От счастья, наверное.
«Все мои ожидания
Гораздо меньше, чем ты
О как я тебя понимаю
Я как будто всю жизнь тебя знаю…»
Совсем рядом вырастает массивное туловище Исакия, с его золотистым куполом, кажется, ловящим каждой своей частицей лучики заходящего солнца. За ним — заметенная снегом Сенатская с памятником основателю города, а дальше только Нева бездонная и льдом скованная.
Такого неба, как в Петербурге, нигде нет.

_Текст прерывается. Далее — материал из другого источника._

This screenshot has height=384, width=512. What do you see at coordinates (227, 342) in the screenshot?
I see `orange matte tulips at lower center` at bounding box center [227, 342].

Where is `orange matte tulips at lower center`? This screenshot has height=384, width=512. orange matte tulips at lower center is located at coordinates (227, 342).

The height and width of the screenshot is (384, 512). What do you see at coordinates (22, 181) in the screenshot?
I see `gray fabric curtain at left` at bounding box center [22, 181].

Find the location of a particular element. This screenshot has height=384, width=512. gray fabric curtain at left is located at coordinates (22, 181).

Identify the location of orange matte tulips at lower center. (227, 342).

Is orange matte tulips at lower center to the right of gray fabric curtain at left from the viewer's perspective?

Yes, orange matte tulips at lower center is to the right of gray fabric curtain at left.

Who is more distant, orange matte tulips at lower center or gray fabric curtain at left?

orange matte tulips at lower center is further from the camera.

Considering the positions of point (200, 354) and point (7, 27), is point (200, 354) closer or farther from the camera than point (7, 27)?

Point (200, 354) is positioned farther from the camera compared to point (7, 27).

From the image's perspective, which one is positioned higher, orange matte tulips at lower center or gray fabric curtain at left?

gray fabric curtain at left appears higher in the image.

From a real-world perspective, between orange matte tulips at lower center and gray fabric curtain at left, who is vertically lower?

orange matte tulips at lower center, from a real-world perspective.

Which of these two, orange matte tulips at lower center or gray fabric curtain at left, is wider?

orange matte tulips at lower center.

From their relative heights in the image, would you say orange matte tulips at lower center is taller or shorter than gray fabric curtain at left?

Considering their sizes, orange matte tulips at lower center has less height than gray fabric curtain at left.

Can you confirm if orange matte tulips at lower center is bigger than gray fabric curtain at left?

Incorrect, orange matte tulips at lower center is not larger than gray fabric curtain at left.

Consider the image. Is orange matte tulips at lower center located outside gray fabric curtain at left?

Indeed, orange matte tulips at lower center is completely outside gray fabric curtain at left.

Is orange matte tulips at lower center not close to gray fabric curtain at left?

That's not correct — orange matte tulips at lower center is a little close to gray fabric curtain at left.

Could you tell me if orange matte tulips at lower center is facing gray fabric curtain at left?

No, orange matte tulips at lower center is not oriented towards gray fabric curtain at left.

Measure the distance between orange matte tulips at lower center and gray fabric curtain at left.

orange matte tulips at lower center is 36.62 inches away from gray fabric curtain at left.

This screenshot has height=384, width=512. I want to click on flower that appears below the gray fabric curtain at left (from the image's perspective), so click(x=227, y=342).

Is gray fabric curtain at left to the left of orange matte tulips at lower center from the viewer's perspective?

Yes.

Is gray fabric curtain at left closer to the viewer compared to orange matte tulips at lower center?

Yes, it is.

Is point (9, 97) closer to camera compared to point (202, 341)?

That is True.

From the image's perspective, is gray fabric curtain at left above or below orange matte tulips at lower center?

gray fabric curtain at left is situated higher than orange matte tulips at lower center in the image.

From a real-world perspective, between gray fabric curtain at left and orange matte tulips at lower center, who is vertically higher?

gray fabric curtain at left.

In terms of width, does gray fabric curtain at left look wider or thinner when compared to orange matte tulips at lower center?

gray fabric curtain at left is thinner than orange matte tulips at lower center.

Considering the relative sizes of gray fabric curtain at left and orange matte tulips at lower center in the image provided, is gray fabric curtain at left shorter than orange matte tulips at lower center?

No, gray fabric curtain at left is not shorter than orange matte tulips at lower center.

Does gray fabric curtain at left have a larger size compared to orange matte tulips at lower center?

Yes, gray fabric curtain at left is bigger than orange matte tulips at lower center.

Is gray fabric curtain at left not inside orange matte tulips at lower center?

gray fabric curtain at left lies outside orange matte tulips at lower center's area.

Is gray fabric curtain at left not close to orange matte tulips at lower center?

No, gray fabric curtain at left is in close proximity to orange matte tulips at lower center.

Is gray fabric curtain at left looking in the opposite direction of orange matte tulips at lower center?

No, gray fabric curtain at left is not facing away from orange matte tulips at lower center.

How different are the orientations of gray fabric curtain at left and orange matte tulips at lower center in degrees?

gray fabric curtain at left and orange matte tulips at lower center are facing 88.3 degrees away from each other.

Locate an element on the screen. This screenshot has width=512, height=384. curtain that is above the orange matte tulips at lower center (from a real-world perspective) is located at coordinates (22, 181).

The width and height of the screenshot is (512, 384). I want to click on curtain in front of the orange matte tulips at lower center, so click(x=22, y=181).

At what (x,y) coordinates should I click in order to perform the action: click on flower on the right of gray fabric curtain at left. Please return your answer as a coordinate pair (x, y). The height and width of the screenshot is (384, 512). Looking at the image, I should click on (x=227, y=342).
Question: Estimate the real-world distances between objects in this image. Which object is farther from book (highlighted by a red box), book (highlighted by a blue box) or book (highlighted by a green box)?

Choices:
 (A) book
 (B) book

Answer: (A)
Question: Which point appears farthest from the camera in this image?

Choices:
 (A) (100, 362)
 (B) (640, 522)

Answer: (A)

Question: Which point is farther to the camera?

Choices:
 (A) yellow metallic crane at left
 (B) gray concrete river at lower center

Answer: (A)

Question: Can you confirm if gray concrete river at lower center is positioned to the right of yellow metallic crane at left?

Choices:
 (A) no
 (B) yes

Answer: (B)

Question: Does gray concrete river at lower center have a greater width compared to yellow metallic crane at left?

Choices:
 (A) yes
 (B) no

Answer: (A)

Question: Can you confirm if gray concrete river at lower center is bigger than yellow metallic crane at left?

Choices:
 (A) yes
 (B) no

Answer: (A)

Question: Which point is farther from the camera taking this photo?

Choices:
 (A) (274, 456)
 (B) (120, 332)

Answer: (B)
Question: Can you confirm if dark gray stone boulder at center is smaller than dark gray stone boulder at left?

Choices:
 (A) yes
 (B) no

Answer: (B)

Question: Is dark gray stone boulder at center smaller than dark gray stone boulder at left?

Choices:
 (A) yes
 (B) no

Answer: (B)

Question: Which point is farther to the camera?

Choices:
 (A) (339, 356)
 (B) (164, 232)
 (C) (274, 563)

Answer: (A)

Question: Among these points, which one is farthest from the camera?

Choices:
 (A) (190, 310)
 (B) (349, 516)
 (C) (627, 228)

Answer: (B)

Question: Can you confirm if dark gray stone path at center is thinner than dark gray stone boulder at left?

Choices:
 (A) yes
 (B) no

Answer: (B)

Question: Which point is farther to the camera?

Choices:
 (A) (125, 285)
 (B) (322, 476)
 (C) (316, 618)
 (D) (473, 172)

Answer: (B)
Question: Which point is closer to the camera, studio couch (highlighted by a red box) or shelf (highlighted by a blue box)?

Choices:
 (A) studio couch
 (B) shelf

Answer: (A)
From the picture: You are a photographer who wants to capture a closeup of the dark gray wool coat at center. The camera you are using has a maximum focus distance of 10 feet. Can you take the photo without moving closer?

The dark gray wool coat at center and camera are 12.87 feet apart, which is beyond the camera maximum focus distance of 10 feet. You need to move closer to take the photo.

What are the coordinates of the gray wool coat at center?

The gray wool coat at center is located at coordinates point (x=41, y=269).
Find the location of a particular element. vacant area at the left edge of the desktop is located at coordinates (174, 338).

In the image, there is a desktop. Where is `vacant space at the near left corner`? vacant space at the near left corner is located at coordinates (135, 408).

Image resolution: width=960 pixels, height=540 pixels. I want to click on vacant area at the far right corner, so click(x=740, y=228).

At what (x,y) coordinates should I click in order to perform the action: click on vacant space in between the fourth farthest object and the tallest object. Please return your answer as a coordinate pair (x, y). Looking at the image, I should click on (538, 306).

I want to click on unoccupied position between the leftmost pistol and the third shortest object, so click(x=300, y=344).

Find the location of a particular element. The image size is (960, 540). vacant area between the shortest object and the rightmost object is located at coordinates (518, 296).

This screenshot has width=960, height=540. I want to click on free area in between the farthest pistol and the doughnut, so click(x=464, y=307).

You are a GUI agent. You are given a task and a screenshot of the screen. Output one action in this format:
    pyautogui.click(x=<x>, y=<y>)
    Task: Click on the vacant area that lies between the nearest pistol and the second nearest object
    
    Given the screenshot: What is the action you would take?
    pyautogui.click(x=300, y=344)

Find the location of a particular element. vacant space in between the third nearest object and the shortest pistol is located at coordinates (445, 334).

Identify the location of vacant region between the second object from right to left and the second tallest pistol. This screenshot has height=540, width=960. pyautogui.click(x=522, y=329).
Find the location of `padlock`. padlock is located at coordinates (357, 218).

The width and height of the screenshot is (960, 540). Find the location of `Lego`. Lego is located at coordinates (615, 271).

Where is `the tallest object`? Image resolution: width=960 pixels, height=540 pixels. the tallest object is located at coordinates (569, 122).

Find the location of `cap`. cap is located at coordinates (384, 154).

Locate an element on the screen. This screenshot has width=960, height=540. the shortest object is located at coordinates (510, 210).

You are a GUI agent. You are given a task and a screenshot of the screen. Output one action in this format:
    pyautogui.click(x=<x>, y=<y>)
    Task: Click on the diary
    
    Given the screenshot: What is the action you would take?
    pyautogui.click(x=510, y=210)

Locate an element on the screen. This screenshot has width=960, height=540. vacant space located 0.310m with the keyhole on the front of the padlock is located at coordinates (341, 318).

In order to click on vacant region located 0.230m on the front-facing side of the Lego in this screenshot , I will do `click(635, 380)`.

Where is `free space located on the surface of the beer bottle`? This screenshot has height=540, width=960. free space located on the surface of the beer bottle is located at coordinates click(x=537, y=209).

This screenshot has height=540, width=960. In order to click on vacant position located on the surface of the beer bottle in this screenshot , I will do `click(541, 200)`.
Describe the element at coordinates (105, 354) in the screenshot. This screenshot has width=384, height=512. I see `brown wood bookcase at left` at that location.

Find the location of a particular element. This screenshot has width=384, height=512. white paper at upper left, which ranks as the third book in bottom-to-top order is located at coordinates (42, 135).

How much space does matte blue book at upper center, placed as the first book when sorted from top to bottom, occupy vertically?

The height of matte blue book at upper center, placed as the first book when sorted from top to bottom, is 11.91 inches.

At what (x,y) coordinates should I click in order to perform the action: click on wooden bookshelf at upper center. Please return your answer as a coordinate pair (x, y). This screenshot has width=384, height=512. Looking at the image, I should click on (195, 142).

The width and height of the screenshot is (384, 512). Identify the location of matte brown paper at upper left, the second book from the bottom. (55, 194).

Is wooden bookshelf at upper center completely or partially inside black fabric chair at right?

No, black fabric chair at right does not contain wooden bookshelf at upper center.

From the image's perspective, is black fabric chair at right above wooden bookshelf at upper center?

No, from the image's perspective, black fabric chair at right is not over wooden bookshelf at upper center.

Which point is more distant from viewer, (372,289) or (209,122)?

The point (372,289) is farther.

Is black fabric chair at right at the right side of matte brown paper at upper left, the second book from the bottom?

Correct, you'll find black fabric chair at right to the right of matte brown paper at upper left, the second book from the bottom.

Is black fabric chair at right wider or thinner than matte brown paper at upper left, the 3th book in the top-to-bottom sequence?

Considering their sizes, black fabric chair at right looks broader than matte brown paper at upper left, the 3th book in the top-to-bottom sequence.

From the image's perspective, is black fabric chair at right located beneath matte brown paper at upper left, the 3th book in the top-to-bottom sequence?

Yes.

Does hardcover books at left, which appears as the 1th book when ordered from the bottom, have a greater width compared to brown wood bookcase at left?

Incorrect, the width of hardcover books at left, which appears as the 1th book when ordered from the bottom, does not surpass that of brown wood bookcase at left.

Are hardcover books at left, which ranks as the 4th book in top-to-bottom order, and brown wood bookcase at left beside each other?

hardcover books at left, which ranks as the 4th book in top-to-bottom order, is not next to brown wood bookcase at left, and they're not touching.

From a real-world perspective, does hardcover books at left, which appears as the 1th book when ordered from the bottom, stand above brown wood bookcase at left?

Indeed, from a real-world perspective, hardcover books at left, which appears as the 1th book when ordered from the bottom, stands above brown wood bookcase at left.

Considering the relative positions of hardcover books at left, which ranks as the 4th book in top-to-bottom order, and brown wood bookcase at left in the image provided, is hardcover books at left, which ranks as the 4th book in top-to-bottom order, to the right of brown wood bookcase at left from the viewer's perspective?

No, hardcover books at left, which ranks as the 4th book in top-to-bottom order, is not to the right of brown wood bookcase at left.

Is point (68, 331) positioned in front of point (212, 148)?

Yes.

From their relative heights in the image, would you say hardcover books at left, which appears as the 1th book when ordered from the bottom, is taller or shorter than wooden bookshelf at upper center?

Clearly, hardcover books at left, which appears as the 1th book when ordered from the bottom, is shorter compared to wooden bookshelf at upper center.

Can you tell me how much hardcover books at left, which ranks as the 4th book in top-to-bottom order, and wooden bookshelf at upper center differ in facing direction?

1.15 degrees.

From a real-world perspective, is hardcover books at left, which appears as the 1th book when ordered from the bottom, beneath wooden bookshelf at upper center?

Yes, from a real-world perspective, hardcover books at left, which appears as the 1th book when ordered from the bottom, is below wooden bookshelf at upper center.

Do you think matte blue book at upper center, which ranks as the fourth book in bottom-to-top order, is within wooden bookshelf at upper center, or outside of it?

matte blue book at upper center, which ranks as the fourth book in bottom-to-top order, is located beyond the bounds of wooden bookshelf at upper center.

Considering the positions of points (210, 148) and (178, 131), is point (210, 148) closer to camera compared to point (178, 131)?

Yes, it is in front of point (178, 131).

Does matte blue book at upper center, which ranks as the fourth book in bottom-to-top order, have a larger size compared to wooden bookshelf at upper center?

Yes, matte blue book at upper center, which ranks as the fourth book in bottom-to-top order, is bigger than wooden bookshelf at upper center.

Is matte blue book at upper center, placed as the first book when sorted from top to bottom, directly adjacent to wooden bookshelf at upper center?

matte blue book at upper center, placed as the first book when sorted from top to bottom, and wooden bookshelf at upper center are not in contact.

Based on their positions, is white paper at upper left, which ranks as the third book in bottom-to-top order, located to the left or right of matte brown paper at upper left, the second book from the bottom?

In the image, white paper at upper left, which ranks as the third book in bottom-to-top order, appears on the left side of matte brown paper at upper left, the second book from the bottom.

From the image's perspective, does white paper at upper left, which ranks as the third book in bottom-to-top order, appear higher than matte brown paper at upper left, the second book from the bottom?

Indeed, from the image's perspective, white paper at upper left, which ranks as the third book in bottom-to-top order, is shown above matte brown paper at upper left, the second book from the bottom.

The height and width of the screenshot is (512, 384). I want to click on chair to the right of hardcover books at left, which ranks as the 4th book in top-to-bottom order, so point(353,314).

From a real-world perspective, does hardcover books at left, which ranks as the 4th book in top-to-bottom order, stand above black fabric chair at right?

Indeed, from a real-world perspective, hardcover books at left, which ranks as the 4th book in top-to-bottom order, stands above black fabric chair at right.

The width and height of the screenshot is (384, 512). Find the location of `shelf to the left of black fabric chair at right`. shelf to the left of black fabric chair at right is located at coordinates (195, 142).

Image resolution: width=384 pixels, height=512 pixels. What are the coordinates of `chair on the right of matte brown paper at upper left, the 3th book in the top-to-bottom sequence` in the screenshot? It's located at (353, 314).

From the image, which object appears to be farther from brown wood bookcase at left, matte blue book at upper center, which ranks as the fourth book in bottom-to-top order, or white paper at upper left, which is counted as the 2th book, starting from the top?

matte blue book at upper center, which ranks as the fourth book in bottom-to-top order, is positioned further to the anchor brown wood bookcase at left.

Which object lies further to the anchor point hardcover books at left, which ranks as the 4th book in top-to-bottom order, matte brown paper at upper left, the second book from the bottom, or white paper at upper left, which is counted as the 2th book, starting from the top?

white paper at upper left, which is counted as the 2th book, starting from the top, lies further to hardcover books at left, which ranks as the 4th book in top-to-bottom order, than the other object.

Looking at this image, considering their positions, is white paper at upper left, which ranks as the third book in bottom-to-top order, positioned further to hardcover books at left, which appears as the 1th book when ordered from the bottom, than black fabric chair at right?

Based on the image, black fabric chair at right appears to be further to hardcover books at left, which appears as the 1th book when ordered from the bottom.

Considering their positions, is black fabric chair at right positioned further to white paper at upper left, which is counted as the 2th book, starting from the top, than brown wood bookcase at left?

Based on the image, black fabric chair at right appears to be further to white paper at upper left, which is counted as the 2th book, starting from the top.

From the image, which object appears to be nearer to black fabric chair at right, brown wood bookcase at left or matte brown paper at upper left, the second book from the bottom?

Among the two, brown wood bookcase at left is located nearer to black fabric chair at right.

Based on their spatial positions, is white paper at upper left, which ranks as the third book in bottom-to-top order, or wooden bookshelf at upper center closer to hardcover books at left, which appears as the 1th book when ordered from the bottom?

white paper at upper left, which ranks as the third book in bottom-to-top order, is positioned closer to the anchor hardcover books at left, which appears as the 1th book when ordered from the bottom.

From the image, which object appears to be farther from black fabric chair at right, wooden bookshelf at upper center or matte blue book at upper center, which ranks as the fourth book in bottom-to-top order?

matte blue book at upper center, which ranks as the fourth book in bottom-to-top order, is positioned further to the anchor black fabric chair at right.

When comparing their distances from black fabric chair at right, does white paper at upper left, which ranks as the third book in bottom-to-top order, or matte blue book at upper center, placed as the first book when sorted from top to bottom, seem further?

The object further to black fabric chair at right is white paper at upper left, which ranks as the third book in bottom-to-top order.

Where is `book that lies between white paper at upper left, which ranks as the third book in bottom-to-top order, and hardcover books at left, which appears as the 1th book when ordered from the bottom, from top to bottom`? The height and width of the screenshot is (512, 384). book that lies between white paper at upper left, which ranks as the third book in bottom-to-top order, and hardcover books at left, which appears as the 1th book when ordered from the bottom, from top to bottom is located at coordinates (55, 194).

С его невероятной палитрой красок, смешивающимися глубокими и нежными тонами. Оно было точно холст, на который каждый раз проливались самые различные цветовые пятна, смешиваясь и создавая захватывающую картину. Сейчас абсолютно все пространство над их головами покрыто было невероятным оранжево-желтым насыщенным оттенком, наслоенным точно на темный синий фон, проглядывающийся кое-где. Красными бликами на поверхности облаков играли последние светлые лучики, тянущиеся из-за зданий Университетской набережной. И совершенно фантастически смотрелись при всем этом серые разводы, обрамляющие алые мазки, разбросанные по всему небосводу.
Петербург серым бывает, верно.
И почему-то эта сторона часто выигрывает у совершенно невообразимых оттенков, окрашивающих все небо в ясные дни.
Неужели подобное приесться может так просто и не вызывать более никакого восхищения?
Кондратий не отрывает завороженного взгляда от представшего, чарующего красотой своей дивной вида, а Трубецкой — от своего поэта.
Любовь не обязательно физической быть должна; часто случается так, что ментальная крепче стократно. Потому литератор события и не торопил — успеется еще. Самые важные стихи для частого своего гостя он писал, а значит несколько шагов уже было сделано. Главное сейчас — не упустить имеющееся, прочувствовать его до последней капли, до хриплого вздоха и блеска в широко распахнутых глазах.
Любовь — это не только поцелуи, касания и какофония звуков.
У обоих на плечах только незастегнутые пальто, но ветер уже не кажется таким морозным и свирепым — наблюдаемое чудо дух захватывает, заставляя забыть совершенно обо всем. Рылеев выдыхает белое облачко пара, опуская голову на Сережино плечо, и взгляда не отрывает от Исакия, Сенатской и Адмиралтейства, у которого Бестужева уже нет.
Сейчас это была только их вечность.
Любовь — это красное полусладкое в заиндевевшем бокале, огненный закат над Северной Венецией и теплота его тела, чувствующаяся сквозь водолазку.
Телефон, благополучно оставленный журналистом в квартире, оповещает владельца о нескольких непрочитанных от мальчишки.
Но тот не обнаружит эти сообщения еще несколько часов.